#### [CHALLENGE A]
Condense the paragraph of the passage on secret identities that begins "Besides all the practical aspects" into a shorter version that keeps its main facts.
#### [CHALLENGE B]
In the passage on secret identities, copy word for word the part that opens with the words containing "Sometimes, especially when" and closes with "in the way.".

#### [DOCUMENT SEGMENT]
◇ ◇ ◇ ◇ ◇ ◇ ◇

Sometimes, especially when their secret identities are that of a reporter or police officer, these other identities can allow them to investigate things discreetly. This can be useful when the sight of a cape and tights could alert a bad guy causing him to escape. Being in a costume could also draw a crowd which would get in the way.

Besides all the practical aspects of the secret identity there’s also the way it reflects us. It could be that the reason that we find characters with secret identities or double lives so interesting is that it touches on the part of us that is divided within ourselves. We all have parts inside us that are very different from the other parts. A prison guard who never smiles on the job may go home and enjoy a comedy in private. A tom boy may have a girlish side that she doesn’t want anyone to know about. We share these different sides with different people. When we talk to a police officer at a traffic stop we’re all business but when we get home to our kids we smile and act silly. With our significant others we share our tender side but with our coworkers at the office we’re very formal. We are helpful employees, impatient clients, comedians, stern taskmasters, jerks, and good Samaritans. It can be said that we have many identities that are secret from the different people in our lives. This is a way art mimics life. The long held interest people have had in the idea of a every man going in to a bloom closet and coming out a caped wonder could be because we wish that was us or on some level we recognize that it is. It takes more than one person to make up who we are.

◇ ◇ ◇ ◇ ◇ ◇ ◇

#### [GIVEN DATA]
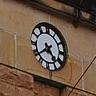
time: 4:38
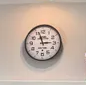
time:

◇ ◇ ◇ ◇ ◇ ◇ ◇

#### [EXERCISE OUTPUT A]
Apart from being practical, secret identities reflect us. Such characters may fascinate us because each of us is divided into very different parts that we show to different people. A stern prison guard may enjoy a comedy at home, and someone formal at a traffic stop or at the office may act silly with their kids or tender with a partner. We are employees, clients, comedians, taskmasters, jerks and good Samaritans, so we each have many identities kept from different people in our lives. In this way art mimics life. The lasting appeal of an ordinary man stepping into a closet and emerging as a caped hero may come from wishing it were us or from sensing that it is. It takes more than one person to make up who we are.

#### [EXERCISE OUTPUT B]
Sometimes, especially when their secret identities are that of a reporter or police officer, these other identities can allow them to investigate things discreetly. This can be useful when the sight of a cape and tights could alert a bad guy causing him to escape. Being in a costume could also draw a crowd which would get in the way.